You can configure Prefork MPM by editing the Apache configuration file, typically located at /etc/httpd/conf/httpd.conf or /etc/apache2/apache2.conf, depending on your system. Look for the <IfModule mpm_prefork_module> section. Here’s an example of what you might see:

<IfModule mpm_prefork_module>
    StartServers         5
    MinSpareServers      5
    MaxSpareServers     10
    MaxClients          150
    MaxRequestsPerChild  0

The key configuration directives are:

  • StartServers: The number of child server processes created at startup.
  • MinSpareServers and MaxSpareServers: These directives manage the number of idle child server processes.
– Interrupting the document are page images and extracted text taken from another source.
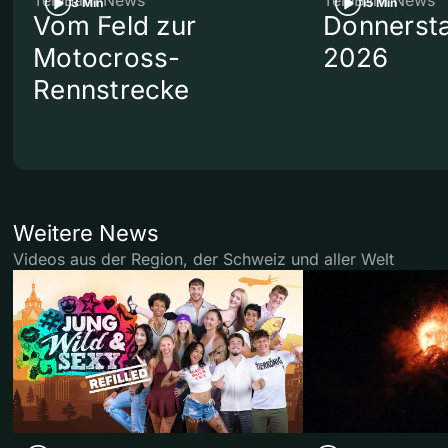
3 Min
15 Min
Vom Feld zur
Donnersta
Motocross-
2026
Rennstrecke
Weitere News
Videos aus der Region, der Schweiz und aller Welt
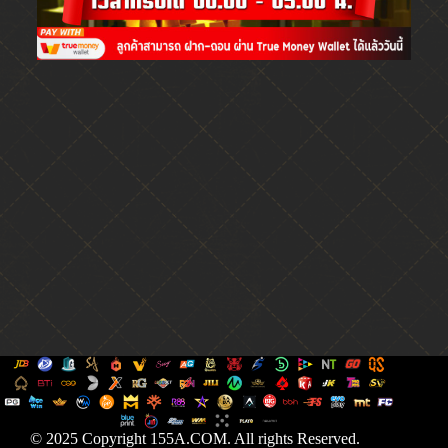
© 2025 Copyright 155A.COM. All rights Reserved.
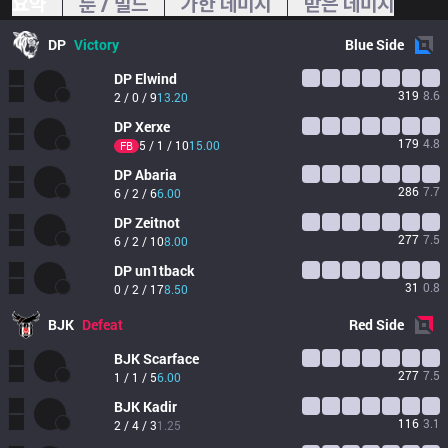
요약
룬 / 빌드
가한 데미지
받은 데미지
DP
Victory
Blue
Side
DP
Elwind
319
8.6
2 / 0 / 9
13.20
DP
Xerxe
179
4.8
5 / 1 / 10
15.00
FB
DP
Abaria
286
7.7
6 / 2 / 6
6.00
DP
Zeitnot
277
7.5
6 / 2 / 10
8.00
DP
un1tback
31
0.8
0 / 2 / 17
8.50
BJK
Defeat
Red
Side
BJK
Scarface
277
7.5
1 / 1 / 5
6.00
BJK
Kadir
116
3.1
2 / 4 / 3
1.25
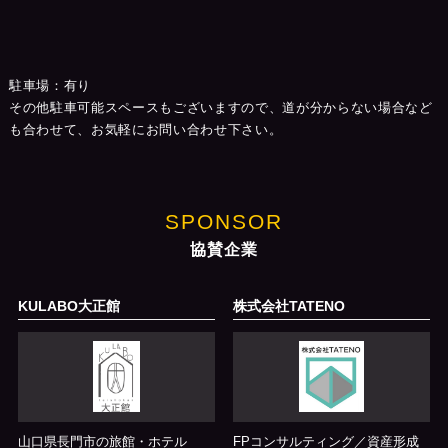
駐車場：有り
その他駐車可能スペースもございますので、道が分からない場合など
も合わせて、お気軽にお問い合わせ下さい。
SPONSOR
協賛企業
KULABO大正館
株式会社TATENO
山口県長門市の旅館・ホテル
FPコンサルティング／資産形成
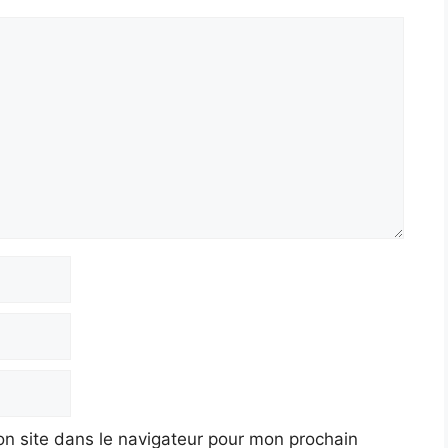
n site dans le navigateur pour mon prochain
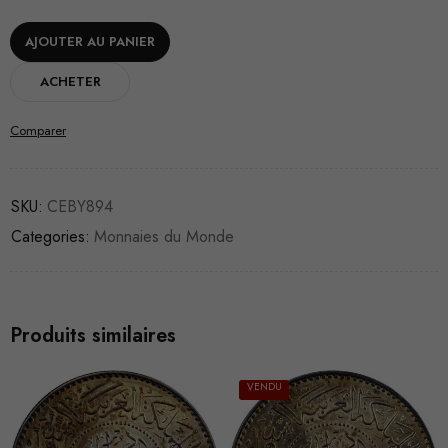
AJOUTER AU PANIER
ACHETER
Comparer
SKU:
CEBY894
Categories:
Monnaies du Monde
Produits similaires
VENDU
VENDU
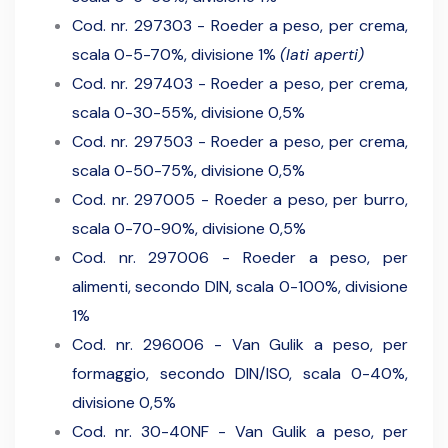
Cod. nr. 297303 - Roeder a peso, per crema,
scala 0-5-70%, divisione 1%
(lati aperti)
Cod. nr. 297403 - Roeder a peso, per crema,
scala 0-30-55%, divisione 0,5%
Cod. nr. 297503 - Roeder a peso, per crema,
scala 0-50-75%, divisione 0,5%
Cod. nr. 297005 - Roeder a peso, per burro,
scala 0-70-90%, divisione 0,5%
Cod. nr. 297006 - Roeder a peso, per
alimenti, secondo DIN, scala 0-100%, divisione
1%
Cod. nr. 296006 - Van Gulik a peso, per
formaggio, secondo DIN/ISO, scala 0-40%,
divisione 0,5%
Cod. nr. 30-40NF - Van Gulik a peso, per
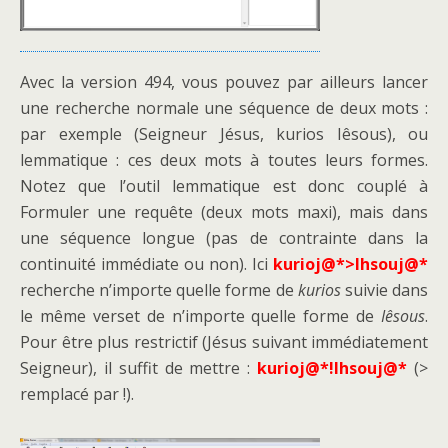
Avec la version 494, vous pouvez par ailleurs lancer
une recherche normale une séquence de deux mots :
par exemple (Seigneur Jésus, kurios Iêsous), ou
lemmatique : ces deux mots à toutes leurs formes.
Notez que l’outil lemmatique est donc couplé à
Formuler une requête (deux mots maxi), mais dans
une séquence longue (pas de contrainte dans la
continuité immédiate ou non). Ici
kurioj@*>Ihsouj@*
recherche n’importe quelle forme de
kurios
suivie dans
le même verset de n’importe quelle forme de
Iêsous
.
Pour être plus restrictif (Jésus suivant immédiatement
Seigneur), il suffit de mettre :
kurioj@*!Ihsouj@*
(>
remplacé par !).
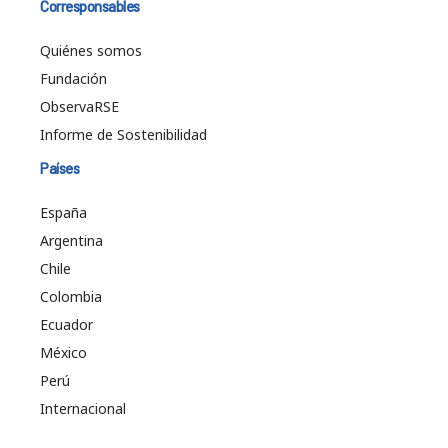
Corresponsables
Quiénes somos
Fundación
ObservaRSE
Informe de Sostenibilidad
Países
España
Argentina
Chile
Colombia
Ecuador
México
Perú
Internacional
Apache will create or kill child processes to ensure the number remains within this range.
  • MaxClients: The maximum number of child processes that will be created to serve requests. This essentially determines the maximum number of simultaneous requests that Apache can handle.
  • MaxRequestsPerChild: The number of requests a child process will handle before it is killed and a new process is created.

To increase the number of available workers, you can raise the MaxClients value. Be cautious, though, as each child process consumes memory, and setting this value too high can lead to your server running out of memory.

Configuring Worker MPM

Configuring Worker MPM is similar to Prefork, but with a few additional directives. In your Apache configuration file, look for the <IfModule mpm_worker_module> section:

<IfModule mpm_worker_module>
    StartServers         2
    MinSpareThreads     25
    MaxSpareThreads     75 
    ThreadLimit         64
    ThreadsPerChild     25
    MaxClients          150
    MaxRequestsPerChild  0

Here, besides the directives explained in the Prefork section, you have:

  • MinSpareThreads and MaxSpareThreads: These manage the number of idle threads available to handle incoming requests.
  • ThreadLimit: The maximum number of threads that a single child process can create.
  • ThreadsPerChild: The number of threads created by each child process at startup.

To increase the number of available workers, you can increase the MaxClients value, which represents the maximum number of simultaneous requests. You may also need to adjust ThreadsPerChild and ThreadLimit accordingly. Remember, though, that each thread consumes system resources, so these values should be tuned carefully to prevent overloading your server.

Restarting Apache

After making changes to the configuration file, don’t forget to restart the Apache server for the changes to take effect. You can do this with one of the following commands, depending on your system:

# For Debian Based systemds
sudo systemctl restart apache2

# For RedHat based systems
sudo systemctl restart httpd

With these steps, you should be able to configure your Apache workers according to your server’s requirements and performance expectations. Remember, the goal is to find a balance between resource usage and the ability to handle the desired volume of requests.